Document 'use_forwarded_values'

[firestonem]

Description

There is an undocumented variable use_forwarded_values within each cache behavior object that defaults to true. I had to set it to false to make my configs work. But I only found this out by digging into the module. It is not mentioned anywhere in the docs.

If your request is for a new feature, please use the Feature request template.

• [x] ✋ I have searched the open/closed issues and my issue is not listed.

Versions

• Module version [Required]: 3.2.1

• Terraform version: 1.3.9

• Provider version(s):

• provider registry.terraform.io/hashicorp/aws v4.67.0

• provider registry.terraform.io/hashicorp/external v2.3.1

• provider registry.terraform.io/hashicorp/local v2.4.0

• provider registry.terraform.io/hashicorp/null v3.2.1

Reproduction Code [Required]

module "cdn" {
  source  = "terraform-aws-modules/cloudfront/aws"
  version = "~> 3.2"

  depends_on = [ module.redirector_lambda, module.cert ]
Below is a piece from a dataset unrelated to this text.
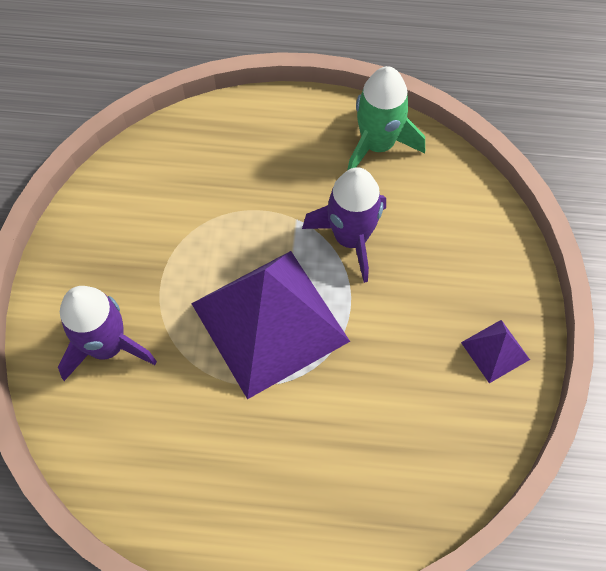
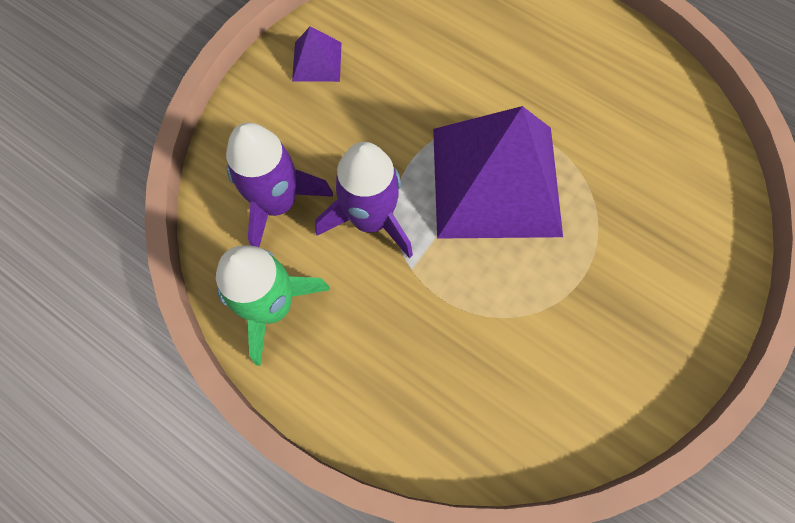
camera: 150 degrees left, 5 degrees up
purple rocket [58,286,157,381] -> purple rocket moved to [226,122,333,247]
  aliases = [var.domain_name]

  comment             = "Redirect URL"
  enabled             = true
  is_ipv6_enabled     = true
  price_class         = "PriceClass_All"
  retain_on_delete    = false
  wait_for_deployment = true

  create_origin_access_identity = true

  origin = {
    lambda = {
      domain_name = module.redirector_lambda.lambda_function_url
      custom_origin_config = {
        http_port              = 80
        https_port             = 443
        origin_protocol_policy = "https-only"
        origin_ssl_protocols   = ["TLSv1.2"]
      }
    }
  }

  default_cache_behavior = {
    target_origin_id         = "lambda"
    viewer_protocol_policy   = "redirect-to-https"
    cache_policy_id          = "4135ea2d-6df8-44a3-9df3-4b5a84be39ad" #CachingDisabled
    origin_request_policy_id = "216adef6-5c7f-47e4-b989-5492eafa07d3" #AllViewer
    #use_forwarded_values     = false

    allowed_methods = ["GET", "HEAD"]
    cached_methods  = ["GET", "HEAD"]
    compress        = true
    query_string    = true

    lambda_function_association = {
      viewer-request = {
        lambda_arn = module.redirector_lambda.lambda_function_qualified_arn
      }
    }
  }

  viewer_certificate = {
    acm_certificate_arn      = module.cert.acm_certificate_arn
    minimum_protocol_version = "TLSv1.2_2021"
    ssl_support_method       = "sni-only"
  }
}

Steps to reproduce the behavior:

Expected behavior

use_forwarded_values should be documented for cases where it is not used

Actual behavior

╷
│ Error: creating CloudFront Distribution: InvalidArgument: The parameter ForwardedValues cannot be used when a cache policy is associated to the cache behavior.
│   status code: 400, request id: ce2ae5da-0f71-4d87-8d18-d3b0a4dd1801
│ 
│   with module.cdn.aws_cloudfront_distribution.this[0],
│   on .terraform/modules/cdn/main.tf line 27, in resource "aws_cloudfront_distribution" "this":
│   27: resource "aws_cloudfront_distribution" "this" {
│ 

[firestonem]

Sorry, I submitted this to the wrong repo. Moving it over there

[github-actions[bot]]

I'm going to lock this issue because it has been closed for 30 days ⏳. This helps our maintainers find and focus on the active issues. If you have found a problem that seems similar to this, please open a new issue and complete the issue template so we can capture all the details necessary to investigate further.